Il me paraît illusoire de dire que l'on pourra travailler tous, plus longtemps. Les gains de productivité dans notre société sont tels que la quantité de travail nécessaire pour vivre est en décroissance. On aura beau inventer tous les gadgets ou innovations que l'on peut imaginer pour "augmenter le niveau de vie", l'utilisation de ces objets réels, temporels ou virtuels se trouvera forcement limitée par une donnée physique incontournable : les journées n'ont que 24 heures.

D'ailleurs le rapport du Conseil d’orientation des retraites (COR) montre que l'allongement de la durée de cotisation ne génère pas les effets escomptés : "Alors que la durée d’assurance passait de 37,5 à 40 ans et plus, l’âge moyen de cessation d’activité n’a progressé que de deux mois."

L'inégalité dans la répartition du travail et des revenus conduit à ce paradoxe :
- d'un côté une population précarisée qui ne parvient pas à se loger décemment ni à manger correctement,
- et de l'autre des salariés et surtout des cadres stressés et surchargés de travail qui n'ont pas le temps d'utiliser tous les "bienfaits" que leur propose la société de consommation et qui, de ce fait, accumulent une épargne importante.
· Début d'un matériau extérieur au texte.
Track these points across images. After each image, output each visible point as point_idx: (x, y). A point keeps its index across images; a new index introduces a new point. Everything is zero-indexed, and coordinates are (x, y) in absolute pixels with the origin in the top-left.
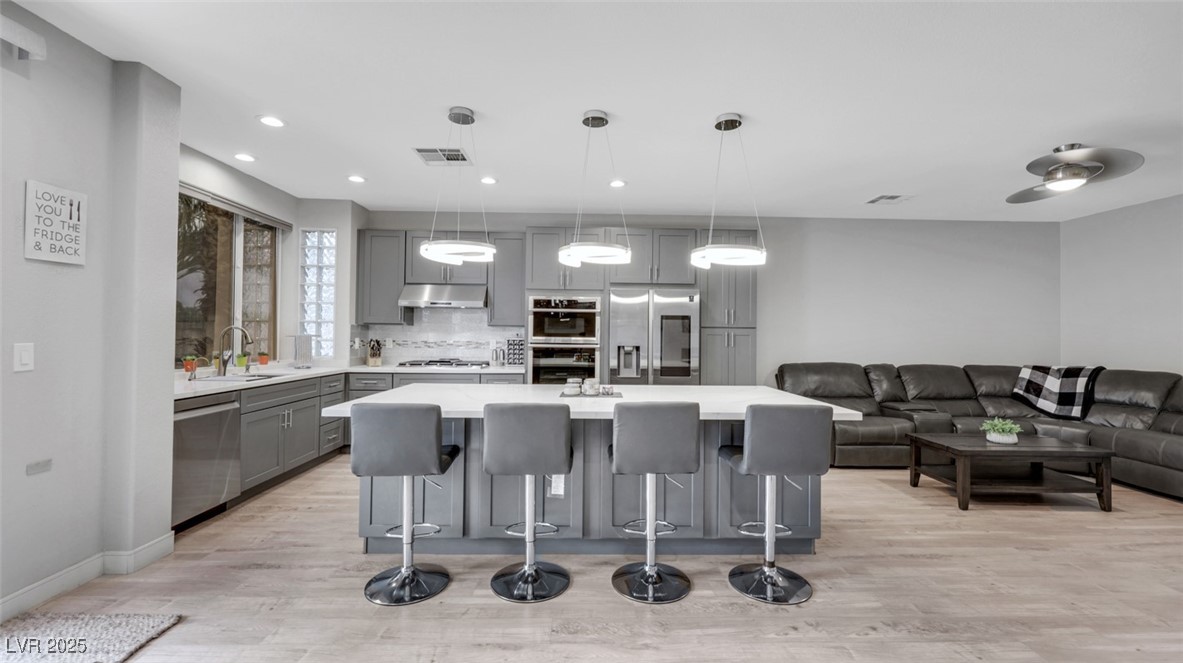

Le travail va devenir de plus en plus rare. Il va falloir apprendre à le partager, sans quoi les inégalités vont continuer de se creuser entre ceux qui vont devoir attendre l'âge de 65 voire 70 ans pour avoir droit à une pension à peine décente et ceux qui disposeront de revenus largement au-dessus de leurs besoins pour avoir eu la chance de tenir un emploi bien rémunéré.

Je propose donc, outre les sources de financement évoquées plus haut, de prendre des mesures radicales pour inciter à sortir du salariat tous ceux qui ont les moyens de vivre sans travailler. On pourrait augmenter l'impôt sur les revenus du travail en fonction de l'histoire du contribuable. Plus il a cumulé des revenus du travail dans sa vie, plus fort serait son taux d'imposition pour les salaires perçus chaque nouvelle année. Il serait ainsi encouragé à arrêter de travailler. Ce taux d'imposition dissuasif sur les revenus du travail pourrait être également lié au niveau de la fortune.
Le savoir faire de ces personnes pourrait être utilement orienté vers la création d'entreprises avec des avantages fiscaux liés au nombre d'emplois générés.

Tout cela aurait aussi l'avantage de mettre un frein à l'accumulation du capital qui a facilement tendance à devenir un but en soi. En outre, un maintien ou une augmentation du niveau des retraites par une fiscalité appropriée est une garantie que les moyens qui y sont affectés génèrent bien une amélioration du niveau de vie pour le plus grand nombre et l'assurance que ces ressources seront consommées et donc bien réinjectées dans l'économie.